The report, which is titled “Classification Of Psychoactive Substances: When Science Was Left Behind,” calls for the reclassification of illegal drugs such as cannabis, heroin, cocaine, and more to better reflect the current positions of scientific literature and the community writ large. Those drugs were either evaluated 30 years ago or never evaluated at all, which thwarts the legitimacy of international drug control.
“The international system to classify drugs is at the core of the drug control regime – and unfortunately the core is rotten,” Ruth Dreifuss, former president of Switzerland and chair of the commission,” told The Guardian.
The report also found that legal substances like alcohol and tobacco have more damaging to communities than illegal ones such as ecstasy and cocaine. In turn, the commission is urging governments from around the world to reclassify these illegal drugs as well as regulate the market for of otherwise illegal substances.
Decisions around scheduling, which typically classifies the availability and medical efficacy of the drug in question, have “become subjected to political considerations and an inherent bias” against substances like ecstasy and LSD, which was rated two of the least harmful drugs in the report.
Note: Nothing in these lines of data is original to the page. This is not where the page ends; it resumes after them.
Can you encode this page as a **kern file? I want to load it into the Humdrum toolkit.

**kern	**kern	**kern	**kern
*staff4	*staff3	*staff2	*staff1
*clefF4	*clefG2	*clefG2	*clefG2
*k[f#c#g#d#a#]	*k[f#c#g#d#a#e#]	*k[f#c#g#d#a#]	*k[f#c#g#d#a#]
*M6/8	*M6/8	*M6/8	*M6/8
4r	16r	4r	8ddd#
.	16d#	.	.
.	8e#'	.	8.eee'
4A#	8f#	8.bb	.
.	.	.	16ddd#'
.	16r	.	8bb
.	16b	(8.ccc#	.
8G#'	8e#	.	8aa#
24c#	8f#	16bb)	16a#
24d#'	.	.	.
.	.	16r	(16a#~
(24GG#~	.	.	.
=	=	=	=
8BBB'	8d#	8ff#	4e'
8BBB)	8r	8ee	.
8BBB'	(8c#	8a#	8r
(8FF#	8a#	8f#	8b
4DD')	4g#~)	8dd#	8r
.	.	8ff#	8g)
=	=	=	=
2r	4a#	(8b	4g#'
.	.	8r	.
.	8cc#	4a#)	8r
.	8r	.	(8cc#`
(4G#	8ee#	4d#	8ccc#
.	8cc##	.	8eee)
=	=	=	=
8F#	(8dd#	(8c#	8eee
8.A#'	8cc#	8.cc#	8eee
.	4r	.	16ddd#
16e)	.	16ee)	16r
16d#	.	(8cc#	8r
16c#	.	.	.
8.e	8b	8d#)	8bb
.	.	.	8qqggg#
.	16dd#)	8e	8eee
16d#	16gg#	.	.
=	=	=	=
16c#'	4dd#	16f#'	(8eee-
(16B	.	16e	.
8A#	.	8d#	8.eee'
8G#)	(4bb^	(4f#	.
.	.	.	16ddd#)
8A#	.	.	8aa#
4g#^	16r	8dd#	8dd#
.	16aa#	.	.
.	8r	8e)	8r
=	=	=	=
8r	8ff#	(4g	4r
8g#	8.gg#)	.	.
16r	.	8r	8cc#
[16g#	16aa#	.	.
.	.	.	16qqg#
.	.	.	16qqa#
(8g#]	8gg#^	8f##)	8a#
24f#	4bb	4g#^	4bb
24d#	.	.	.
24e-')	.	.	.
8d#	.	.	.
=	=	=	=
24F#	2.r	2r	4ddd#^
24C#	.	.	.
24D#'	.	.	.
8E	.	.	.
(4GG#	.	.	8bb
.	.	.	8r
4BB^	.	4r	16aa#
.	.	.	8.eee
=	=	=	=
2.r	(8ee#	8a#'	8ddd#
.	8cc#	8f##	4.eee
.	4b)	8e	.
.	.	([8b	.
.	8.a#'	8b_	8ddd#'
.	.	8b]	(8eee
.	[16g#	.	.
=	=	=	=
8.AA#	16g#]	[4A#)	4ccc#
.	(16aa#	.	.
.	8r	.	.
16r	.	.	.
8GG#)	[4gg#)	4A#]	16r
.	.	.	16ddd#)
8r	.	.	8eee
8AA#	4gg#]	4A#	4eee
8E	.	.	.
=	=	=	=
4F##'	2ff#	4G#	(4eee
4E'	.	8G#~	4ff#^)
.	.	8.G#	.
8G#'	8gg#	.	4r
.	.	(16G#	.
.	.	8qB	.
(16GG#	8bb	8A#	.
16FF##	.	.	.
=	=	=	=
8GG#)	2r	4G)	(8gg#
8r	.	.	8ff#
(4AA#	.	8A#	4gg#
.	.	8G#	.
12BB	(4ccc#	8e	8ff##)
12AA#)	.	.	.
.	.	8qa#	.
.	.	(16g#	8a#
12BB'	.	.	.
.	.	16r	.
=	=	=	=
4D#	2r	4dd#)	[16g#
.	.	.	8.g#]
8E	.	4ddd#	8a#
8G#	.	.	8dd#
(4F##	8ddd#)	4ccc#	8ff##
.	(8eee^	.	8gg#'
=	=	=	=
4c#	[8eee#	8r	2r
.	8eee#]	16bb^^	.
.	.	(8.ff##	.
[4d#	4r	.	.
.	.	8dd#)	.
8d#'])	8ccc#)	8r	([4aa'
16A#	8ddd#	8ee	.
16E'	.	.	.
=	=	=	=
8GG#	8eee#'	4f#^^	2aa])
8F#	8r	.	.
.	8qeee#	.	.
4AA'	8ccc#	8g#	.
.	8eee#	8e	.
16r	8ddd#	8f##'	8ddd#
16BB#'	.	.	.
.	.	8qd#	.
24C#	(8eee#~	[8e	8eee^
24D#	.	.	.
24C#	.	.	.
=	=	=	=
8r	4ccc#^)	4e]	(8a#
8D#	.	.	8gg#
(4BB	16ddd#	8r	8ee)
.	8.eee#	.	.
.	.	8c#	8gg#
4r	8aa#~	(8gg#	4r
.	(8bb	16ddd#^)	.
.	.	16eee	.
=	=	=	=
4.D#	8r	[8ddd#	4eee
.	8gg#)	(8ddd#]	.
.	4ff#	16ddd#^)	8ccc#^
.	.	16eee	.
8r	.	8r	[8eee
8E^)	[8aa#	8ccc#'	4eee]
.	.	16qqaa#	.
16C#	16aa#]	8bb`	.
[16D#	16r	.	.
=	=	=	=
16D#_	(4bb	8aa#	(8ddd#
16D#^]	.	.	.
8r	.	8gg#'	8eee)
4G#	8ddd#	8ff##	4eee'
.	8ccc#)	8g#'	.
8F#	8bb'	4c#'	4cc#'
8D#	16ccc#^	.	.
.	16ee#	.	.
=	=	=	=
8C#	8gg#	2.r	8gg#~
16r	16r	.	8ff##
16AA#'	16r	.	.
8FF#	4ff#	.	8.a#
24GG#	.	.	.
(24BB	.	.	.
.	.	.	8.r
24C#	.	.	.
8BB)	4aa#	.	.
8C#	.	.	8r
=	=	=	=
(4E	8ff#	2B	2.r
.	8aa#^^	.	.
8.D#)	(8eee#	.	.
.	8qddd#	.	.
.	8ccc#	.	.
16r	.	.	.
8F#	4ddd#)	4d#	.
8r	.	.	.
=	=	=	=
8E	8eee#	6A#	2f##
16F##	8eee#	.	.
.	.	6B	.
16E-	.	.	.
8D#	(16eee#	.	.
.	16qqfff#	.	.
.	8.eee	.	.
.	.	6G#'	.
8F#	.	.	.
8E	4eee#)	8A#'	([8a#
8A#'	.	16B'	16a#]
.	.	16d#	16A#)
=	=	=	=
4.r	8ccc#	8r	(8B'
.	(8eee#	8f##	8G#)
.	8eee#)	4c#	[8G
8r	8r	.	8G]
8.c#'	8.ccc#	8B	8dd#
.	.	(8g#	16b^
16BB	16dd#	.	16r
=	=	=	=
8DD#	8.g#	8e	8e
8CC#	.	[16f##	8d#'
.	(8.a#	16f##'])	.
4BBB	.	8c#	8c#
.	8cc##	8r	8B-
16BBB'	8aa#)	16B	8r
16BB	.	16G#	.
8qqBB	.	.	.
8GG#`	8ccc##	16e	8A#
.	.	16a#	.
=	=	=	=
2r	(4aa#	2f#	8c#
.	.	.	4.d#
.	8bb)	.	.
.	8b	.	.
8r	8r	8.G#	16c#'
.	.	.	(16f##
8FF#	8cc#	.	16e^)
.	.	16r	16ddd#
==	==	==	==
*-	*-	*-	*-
These substances have also demonstrated newfound medical capabilities, which should by the nature of the system, reconstitute the classification system.
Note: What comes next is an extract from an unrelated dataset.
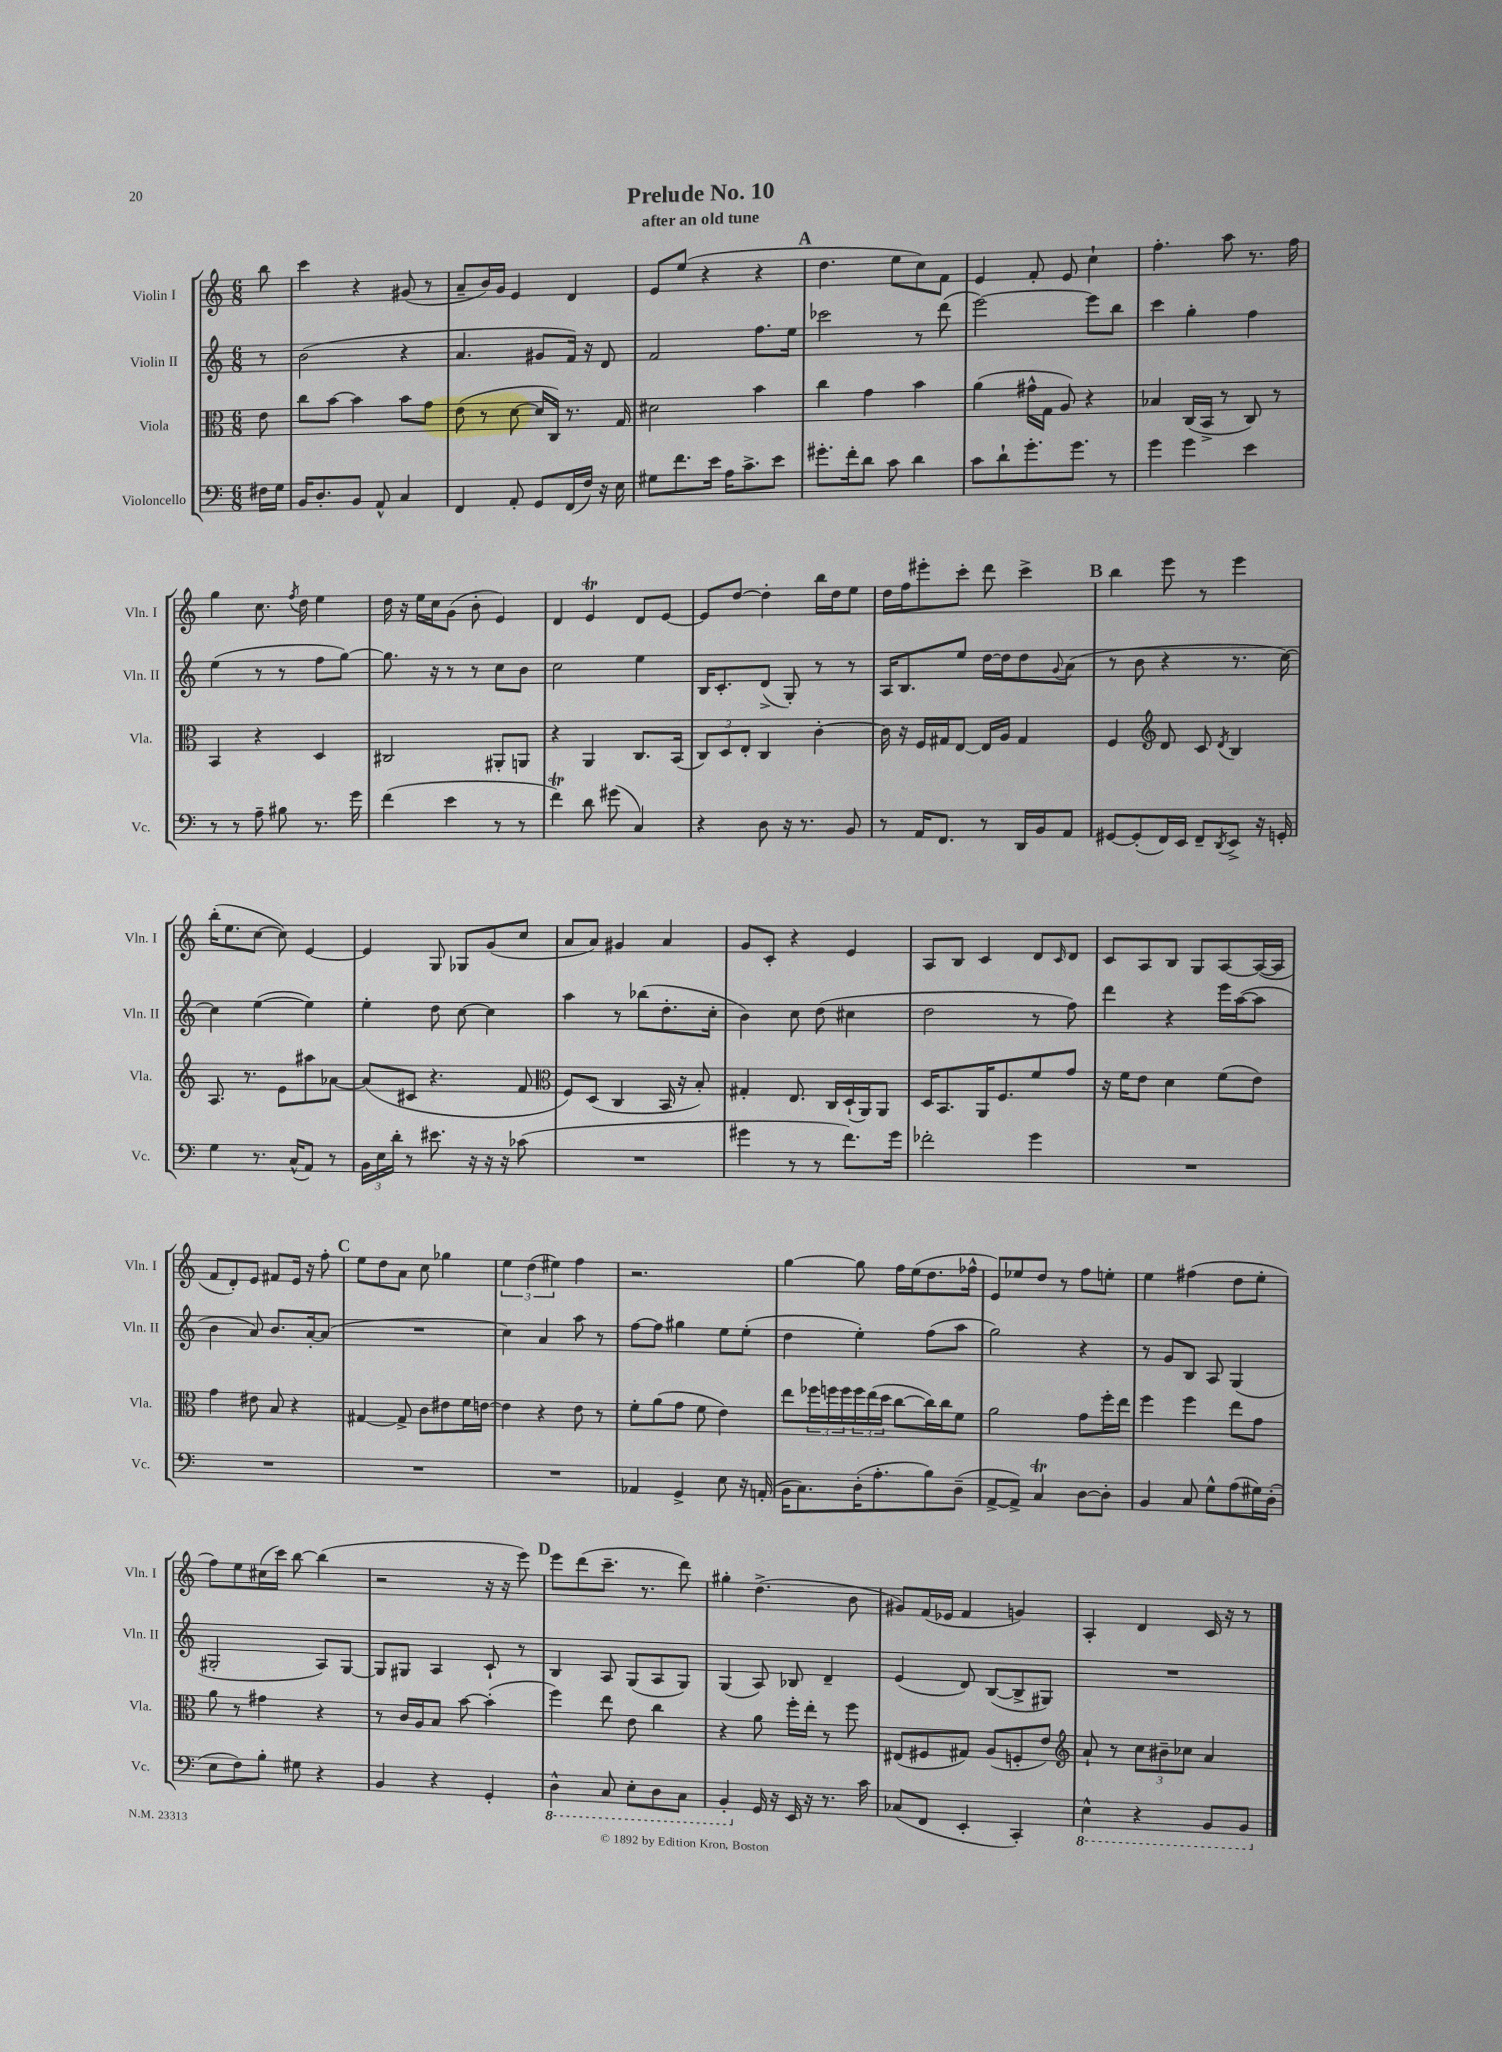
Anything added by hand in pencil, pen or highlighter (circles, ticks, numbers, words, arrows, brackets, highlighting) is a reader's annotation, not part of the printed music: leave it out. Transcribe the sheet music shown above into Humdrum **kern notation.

Current drug control policies and prohibition are “arbitrary,” reads the report, and aren’t based on pharmacological research but historic precedent that overly relies upon “a presumed ‘good and evil’ distinction between legal and illegal drugs.” To overcome the negativity brought by the War on Drugs and these laws, the commission recommends “implementing a more rational policy of scheduling, controlling and regulating psychoactive drugs.”
The Global Commission on Drug Policy includes 14 ex-heads of states from around the world, with representation from countries like Mexico, Portugal, New Zealand, and Colombia.